How to complete this task:
Scan the entries for lines with the word "internet", then copy those lines.

------

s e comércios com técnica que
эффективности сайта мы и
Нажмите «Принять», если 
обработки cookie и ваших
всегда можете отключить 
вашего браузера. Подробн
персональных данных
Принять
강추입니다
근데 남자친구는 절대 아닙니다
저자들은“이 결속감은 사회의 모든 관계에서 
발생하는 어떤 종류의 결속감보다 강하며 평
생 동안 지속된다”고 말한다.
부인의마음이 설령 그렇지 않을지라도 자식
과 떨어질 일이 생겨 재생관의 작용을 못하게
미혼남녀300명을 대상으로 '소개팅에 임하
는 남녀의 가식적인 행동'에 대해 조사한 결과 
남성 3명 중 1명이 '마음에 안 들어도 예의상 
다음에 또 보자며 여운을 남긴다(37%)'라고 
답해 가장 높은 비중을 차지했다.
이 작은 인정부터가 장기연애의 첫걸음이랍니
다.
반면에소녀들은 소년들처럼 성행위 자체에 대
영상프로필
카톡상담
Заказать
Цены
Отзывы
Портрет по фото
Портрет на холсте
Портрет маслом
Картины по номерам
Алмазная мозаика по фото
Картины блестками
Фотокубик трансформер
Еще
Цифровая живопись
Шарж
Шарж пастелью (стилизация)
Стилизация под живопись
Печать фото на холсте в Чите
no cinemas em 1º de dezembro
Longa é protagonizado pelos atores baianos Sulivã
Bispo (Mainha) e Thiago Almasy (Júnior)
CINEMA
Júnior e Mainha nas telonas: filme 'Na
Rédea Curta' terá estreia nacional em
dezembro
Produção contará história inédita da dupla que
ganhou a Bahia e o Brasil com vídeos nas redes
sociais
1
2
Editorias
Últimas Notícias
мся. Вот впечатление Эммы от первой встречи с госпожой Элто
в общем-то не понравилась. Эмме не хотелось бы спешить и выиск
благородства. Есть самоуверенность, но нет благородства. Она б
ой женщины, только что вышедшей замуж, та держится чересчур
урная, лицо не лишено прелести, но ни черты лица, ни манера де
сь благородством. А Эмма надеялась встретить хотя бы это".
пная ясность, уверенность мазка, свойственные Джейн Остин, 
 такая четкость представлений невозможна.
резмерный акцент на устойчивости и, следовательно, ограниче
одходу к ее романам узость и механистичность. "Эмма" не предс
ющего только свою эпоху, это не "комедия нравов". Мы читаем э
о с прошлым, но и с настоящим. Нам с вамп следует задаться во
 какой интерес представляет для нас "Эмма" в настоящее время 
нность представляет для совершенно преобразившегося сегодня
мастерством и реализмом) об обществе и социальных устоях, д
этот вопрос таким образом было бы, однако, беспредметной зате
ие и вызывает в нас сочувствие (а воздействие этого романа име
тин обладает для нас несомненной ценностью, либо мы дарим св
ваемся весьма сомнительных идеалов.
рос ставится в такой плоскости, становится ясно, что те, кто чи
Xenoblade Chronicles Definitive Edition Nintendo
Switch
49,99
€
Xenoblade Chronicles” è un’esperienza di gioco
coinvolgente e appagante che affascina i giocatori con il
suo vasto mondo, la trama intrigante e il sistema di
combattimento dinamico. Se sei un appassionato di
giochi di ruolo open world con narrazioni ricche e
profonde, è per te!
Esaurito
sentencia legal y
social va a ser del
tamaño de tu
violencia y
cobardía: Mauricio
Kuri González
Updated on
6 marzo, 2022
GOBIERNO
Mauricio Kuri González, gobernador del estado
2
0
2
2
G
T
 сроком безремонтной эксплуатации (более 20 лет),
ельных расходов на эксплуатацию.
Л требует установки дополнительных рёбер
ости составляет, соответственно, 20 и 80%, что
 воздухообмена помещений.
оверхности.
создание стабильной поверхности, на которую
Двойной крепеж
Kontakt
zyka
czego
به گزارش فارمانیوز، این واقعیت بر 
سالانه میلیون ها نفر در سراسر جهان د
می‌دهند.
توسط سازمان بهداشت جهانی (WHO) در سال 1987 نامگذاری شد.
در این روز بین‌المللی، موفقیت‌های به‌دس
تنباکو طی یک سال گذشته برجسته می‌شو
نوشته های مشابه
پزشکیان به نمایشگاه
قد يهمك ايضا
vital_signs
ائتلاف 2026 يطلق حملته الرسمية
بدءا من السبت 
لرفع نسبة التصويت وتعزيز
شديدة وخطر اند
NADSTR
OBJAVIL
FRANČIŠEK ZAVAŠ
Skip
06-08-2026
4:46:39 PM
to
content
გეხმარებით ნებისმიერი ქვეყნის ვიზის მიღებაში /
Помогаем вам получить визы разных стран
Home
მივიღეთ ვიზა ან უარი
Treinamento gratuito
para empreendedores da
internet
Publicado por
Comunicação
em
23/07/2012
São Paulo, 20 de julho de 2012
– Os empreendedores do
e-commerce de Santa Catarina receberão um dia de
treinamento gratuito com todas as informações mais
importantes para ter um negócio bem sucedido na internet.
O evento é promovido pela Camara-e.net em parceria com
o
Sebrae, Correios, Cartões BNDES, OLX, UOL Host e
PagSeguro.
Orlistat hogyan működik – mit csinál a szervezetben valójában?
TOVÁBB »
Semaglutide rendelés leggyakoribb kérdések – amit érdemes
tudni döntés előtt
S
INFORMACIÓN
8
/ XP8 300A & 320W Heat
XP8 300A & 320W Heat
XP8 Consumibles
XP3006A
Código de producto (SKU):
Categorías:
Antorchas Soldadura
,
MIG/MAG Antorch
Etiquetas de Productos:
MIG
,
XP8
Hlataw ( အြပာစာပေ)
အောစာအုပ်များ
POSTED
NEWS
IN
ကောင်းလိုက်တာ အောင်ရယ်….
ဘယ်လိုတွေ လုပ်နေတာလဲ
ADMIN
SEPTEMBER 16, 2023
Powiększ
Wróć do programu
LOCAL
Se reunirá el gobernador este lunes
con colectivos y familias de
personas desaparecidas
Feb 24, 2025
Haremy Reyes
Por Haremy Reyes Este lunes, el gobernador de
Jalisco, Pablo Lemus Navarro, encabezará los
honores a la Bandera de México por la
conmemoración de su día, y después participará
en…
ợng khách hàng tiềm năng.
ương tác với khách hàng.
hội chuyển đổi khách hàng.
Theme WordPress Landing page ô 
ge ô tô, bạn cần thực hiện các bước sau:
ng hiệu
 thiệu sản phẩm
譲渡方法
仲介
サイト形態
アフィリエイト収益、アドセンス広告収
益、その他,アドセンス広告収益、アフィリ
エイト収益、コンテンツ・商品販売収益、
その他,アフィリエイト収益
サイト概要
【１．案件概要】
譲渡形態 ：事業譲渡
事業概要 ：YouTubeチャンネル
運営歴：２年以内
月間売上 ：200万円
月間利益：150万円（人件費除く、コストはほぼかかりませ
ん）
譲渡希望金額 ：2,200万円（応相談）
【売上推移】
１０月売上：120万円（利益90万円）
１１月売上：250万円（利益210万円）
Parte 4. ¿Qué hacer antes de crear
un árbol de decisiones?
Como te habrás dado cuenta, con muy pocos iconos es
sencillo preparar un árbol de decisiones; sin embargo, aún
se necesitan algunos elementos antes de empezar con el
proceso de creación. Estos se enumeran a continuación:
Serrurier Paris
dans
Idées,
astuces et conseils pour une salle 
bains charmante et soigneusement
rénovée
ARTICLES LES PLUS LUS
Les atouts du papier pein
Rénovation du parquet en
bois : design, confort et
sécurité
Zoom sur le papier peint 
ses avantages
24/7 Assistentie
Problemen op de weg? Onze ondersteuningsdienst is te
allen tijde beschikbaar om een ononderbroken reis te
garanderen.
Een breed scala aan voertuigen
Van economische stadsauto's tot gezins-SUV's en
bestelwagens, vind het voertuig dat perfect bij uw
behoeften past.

------

Reply to the task:
internet
importantes para ter um negócio bem sucedido na internet.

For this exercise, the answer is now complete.